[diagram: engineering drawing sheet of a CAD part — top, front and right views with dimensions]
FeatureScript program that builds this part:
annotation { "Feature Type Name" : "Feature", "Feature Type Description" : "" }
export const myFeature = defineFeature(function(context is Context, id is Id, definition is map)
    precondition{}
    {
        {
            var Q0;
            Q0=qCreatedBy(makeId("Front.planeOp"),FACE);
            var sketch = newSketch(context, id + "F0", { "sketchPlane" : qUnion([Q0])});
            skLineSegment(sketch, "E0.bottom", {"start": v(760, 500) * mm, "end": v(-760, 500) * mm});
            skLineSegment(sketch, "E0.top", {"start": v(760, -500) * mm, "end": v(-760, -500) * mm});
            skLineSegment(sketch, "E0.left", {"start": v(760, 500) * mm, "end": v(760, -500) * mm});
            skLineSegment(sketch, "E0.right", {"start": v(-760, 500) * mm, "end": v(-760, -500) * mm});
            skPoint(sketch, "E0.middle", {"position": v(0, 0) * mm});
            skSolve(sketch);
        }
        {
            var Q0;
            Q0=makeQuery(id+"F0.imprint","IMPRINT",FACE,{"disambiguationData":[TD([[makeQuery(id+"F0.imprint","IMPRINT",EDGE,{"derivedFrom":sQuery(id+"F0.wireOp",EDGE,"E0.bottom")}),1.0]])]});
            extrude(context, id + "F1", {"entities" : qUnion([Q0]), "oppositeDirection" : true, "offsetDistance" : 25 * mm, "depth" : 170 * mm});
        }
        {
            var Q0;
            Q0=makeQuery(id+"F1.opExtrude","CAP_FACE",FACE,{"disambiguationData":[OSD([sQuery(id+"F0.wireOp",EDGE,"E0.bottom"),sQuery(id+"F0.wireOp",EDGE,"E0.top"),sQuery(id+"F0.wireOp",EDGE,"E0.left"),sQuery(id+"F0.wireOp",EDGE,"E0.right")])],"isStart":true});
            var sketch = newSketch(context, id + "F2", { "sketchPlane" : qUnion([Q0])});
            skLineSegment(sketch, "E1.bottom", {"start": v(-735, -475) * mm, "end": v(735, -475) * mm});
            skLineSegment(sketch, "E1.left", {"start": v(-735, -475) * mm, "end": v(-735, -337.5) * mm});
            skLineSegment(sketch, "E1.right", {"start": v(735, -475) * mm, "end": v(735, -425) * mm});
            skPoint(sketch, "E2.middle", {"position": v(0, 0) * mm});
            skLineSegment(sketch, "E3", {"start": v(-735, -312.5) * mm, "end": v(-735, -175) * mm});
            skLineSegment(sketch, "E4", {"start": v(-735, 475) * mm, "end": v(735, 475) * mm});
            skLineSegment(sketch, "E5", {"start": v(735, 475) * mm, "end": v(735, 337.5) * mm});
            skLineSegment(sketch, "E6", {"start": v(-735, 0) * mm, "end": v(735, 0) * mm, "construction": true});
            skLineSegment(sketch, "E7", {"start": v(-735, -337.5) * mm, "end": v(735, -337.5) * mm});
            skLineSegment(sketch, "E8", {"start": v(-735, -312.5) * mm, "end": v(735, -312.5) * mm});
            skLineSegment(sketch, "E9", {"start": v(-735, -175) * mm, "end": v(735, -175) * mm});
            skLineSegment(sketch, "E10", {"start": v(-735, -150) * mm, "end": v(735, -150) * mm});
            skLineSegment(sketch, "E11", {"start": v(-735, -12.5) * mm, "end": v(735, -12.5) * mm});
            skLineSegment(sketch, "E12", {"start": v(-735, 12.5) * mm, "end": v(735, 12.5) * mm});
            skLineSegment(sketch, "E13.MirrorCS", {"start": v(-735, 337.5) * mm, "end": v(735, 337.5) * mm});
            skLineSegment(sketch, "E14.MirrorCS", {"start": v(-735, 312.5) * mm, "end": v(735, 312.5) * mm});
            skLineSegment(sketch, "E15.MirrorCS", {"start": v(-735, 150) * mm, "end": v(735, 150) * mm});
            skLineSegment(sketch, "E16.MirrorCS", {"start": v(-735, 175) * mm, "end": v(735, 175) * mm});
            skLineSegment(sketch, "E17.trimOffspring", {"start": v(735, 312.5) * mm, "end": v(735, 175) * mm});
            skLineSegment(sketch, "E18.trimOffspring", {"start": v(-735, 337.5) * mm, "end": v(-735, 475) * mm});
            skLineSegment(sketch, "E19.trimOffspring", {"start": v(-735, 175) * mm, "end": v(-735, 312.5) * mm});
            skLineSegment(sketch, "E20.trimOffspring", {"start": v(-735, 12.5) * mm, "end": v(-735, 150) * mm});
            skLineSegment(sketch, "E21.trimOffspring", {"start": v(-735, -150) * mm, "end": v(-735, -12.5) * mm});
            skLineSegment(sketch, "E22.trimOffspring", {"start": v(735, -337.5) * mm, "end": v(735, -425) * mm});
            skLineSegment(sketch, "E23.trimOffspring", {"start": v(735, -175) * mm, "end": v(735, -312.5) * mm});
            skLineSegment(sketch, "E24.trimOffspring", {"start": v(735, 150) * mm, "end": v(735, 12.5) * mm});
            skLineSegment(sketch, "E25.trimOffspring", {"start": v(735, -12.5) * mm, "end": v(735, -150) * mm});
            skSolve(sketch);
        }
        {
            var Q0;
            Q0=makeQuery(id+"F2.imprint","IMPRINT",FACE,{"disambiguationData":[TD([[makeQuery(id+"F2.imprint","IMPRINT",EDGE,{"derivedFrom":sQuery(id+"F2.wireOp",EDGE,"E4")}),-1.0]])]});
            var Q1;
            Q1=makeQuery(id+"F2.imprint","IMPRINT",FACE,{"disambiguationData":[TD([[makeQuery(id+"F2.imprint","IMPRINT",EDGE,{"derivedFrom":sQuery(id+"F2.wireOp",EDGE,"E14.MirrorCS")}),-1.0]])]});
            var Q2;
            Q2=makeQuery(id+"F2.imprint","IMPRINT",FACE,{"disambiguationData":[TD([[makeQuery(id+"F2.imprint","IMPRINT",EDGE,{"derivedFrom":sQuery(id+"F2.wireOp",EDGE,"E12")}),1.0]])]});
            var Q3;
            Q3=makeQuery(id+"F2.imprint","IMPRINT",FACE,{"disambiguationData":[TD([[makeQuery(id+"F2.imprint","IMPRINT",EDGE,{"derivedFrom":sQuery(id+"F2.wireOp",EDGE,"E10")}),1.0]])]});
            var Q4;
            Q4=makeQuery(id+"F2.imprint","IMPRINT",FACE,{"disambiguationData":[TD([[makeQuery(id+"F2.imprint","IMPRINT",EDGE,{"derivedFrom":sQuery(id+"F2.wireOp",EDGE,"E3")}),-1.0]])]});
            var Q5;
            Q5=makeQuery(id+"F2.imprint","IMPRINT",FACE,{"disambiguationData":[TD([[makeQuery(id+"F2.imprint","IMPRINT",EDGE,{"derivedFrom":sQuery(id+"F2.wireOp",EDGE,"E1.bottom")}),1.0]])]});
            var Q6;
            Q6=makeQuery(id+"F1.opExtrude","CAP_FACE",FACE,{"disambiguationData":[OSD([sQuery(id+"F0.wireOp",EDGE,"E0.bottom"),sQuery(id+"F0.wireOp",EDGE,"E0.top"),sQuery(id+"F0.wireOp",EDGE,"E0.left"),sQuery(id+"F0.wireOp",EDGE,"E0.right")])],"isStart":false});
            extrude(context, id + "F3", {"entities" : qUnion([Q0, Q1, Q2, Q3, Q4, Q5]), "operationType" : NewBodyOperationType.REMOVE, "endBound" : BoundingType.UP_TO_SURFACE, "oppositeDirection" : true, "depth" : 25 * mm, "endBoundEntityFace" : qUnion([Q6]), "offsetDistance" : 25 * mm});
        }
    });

*****

WHAT IS ASKED: How many lines of the entries above contain the string "sketchPlane"? Reply with the number alone.

COMPLETED TASK: 2